In the midst of five games in seven nights — thanks to the shortened schedule — the Canucks are back on the road starting Thursday in Phoenix against the Coyotes.
There is no rest for the weary. Both goalie Cory Schneider and coach Alain Vigneault hinted following the team’s 3-2 win over St. Louis Tuesday that their slow first period might have been due to fatigue, but you’d be hard pressed to find any players actually using that excuse.
Granted, they were playing the second night of back-to-back games, which they will have to endure again this weekend. But the team found a way to make their strong second period hold up for a much-needed victory — keeping the wagon wheels from falling off just yet and continuing to fight for that top spot in the Northwest Division.
With the 14-9-6 Canucks just trying to stay in a playoff spot, there’s no doubt all games will be “important” games here on out — even with 19 remaining.
Prior to Wednesday’s NHL matches, Vancouver sat sixth in the Western Conference, four points up on their upcoming opponents, the ninth-ranked Coyotes. Then there’s the Los Angeles Kings, who will host the Canucks Saturday in a rematch of last season’s first-round playoff series. The Stanley Cup champs are two points ahead of Vancouver in fourth place — leading a crop of eight teams separated by just six points.
With Zack Kassian having re-aggravated his back in a fight Tuesday, the offensive depth for the Canucks will continue to be tested. Against the Blues, they got help with an unexpected goal by Dale Weise, but also a slump-buster from Daniel Sedin.
“It’s frustrating when you lose games (and don’t score), that’s where it hurts the most,” the top-line forward said after potting his first in nine games. “I can’t change my game because I haven’t scored, that’s going to hurt the team even more. So I try to do the same thing and if I create enough chances, goals are going to come.”

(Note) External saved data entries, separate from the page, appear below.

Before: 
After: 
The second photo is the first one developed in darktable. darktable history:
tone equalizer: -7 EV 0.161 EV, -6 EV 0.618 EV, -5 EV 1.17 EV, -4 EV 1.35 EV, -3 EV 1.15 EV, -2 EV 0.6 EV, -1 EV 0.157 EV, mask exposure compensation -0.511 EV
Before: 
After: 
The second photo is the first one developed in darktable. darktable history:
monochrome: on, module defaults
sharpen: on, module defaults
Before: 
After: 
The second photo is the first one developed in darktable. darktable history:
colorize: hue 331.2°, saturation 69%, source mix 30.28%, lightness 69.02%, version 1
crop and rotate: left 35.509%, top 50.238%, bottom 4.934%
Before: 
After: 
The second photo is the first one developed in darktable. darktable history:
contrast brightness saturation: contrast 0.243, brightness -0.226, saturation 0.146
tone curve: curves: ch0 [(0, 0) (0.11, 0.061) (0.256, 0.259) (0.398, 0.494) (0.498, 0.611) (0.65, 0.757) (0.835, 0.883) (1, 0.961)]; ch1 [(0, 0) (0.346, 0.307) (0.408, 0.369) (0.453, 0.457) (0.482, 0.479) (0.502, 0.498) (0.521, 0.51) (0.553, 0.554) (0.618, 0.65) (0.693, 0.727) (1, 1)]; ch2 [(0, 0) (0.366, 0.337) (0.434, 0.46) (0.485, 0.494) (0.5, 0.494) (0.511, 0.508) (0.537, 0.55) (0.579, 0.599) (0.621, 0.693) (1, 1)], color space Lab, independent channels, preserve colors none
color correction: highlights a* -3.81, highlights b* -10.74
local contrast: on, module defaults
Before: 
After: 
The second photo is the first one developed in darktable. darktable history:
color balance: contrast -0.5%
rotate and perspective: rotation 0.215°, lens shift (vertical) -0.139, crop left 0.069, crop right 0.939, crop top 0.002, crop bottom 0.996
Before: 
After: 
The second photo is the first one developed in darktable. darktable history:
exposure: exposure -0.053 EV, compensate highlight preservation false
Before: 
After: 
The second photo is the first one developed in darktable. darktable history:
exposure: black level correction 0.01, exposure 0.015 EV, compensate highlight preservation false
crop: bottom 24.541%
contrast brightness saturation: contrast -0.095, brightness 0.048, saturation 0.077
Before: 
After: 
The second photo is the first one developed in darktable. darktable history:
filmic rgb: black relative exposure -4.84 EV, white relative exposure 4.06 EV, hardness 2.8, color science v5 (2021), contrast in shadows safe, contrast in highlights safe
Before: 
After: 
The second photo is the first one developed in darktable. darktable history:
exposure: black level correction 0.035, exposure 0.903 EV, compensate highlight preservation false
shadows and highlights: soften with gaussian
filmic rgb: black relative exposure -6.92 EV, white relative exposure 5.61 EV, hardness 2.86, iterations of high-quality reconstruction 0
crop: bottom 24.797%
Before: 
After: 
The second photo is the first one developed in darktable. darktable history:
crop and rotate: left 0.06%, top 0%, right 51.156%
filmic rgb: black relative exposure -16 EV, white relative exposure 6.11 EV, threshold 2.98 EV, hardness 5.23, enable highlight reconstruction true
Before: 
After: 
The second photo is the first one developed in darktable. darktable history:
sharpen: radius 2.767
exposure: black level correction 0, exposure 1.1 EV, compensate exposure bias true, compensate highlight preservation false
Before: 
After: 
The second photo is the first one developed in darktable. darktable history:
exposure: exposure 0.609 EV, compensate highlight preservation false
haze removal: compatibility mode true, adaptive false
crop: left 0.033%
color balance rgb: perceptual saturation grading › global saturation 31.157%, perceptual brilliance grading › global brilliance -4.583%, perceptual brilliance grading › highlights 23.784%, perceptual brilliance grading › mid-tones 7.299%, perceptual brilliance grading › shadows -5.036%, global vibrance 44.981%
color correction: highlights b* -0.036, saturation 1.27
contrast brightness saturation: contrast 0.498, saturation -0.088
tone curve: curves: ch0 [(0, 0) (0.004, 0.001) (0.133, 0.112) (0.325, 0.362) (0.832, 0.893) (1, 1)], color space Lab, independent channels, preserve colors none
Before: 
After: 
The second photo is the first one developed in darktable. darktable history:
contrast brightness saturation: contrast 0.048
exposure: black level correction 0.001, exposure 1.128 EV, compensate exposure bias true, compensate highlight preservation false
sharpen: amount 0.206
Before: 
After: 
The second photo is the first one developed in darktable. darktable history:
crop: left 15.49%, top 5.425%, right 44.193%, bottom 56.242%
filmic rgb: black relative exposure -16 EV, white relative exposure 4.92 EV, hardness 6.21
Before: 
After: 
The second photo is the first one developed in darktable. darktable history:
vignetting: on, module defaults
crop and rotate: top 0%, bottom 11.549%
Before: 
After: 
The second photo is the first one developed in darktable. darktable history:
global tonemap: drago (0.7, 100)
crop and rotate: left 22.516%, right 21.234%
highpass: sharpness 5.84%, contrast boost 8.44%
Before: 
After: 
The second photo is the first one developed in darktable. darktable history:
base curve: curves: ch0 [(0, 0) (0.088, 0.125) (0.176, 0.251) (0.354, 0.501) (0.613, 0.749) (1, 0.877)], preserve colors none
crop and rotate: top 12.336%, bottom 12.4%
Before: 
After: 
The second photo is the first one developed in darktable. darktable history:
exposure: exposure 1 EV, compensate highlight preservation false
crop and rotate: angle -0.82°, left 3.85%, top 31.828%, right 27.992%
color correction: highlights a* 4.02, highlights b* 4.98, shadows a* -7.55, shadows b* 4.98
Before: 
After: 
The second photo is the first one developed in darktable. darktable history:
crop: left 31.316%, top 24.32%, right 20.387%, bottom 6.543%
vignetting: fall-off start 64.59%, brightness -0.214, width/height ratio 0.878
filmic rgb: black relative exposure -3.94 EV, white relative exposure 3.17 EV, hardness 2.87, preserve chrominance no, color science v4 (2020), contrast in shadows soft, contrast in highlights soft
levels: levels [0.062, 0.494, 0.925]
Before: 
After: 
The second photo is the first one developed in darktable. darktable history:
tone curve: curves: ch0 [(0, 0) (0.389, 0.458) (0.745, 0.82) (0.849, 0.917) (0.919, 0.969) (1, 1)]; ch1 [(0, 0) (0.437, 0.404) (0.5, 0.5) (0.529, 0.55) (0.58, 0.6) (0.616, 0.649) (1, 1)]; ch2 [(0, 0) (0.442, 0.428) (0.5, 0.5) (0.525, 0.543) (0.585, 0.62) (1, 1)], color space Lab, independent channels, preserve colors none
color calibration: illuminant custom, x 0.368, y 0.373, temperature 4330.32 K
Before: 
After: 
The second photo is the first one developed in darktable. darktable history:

Vancouver, 14th in league scoring, has averaged 2.63 goals in their last nine games — a number highly inflated by the seven-goal outburst against the Nashville Predators. Due partly to the injuries up front, the offensive consistency has remained a question mark, especially since they have failed to look dangerous in many recent nights.
Then again, if the Canucks can get the kind of goaltending from Schneider against St. Louis every game, they may need just enough scoring to possibly start compiling a string of W’s moving forward.
As Jannik Hansen put it after potting his eighth goal of the season Tuesday: “Obviously when we’re winning games, it doesn’t matter who is contributing.”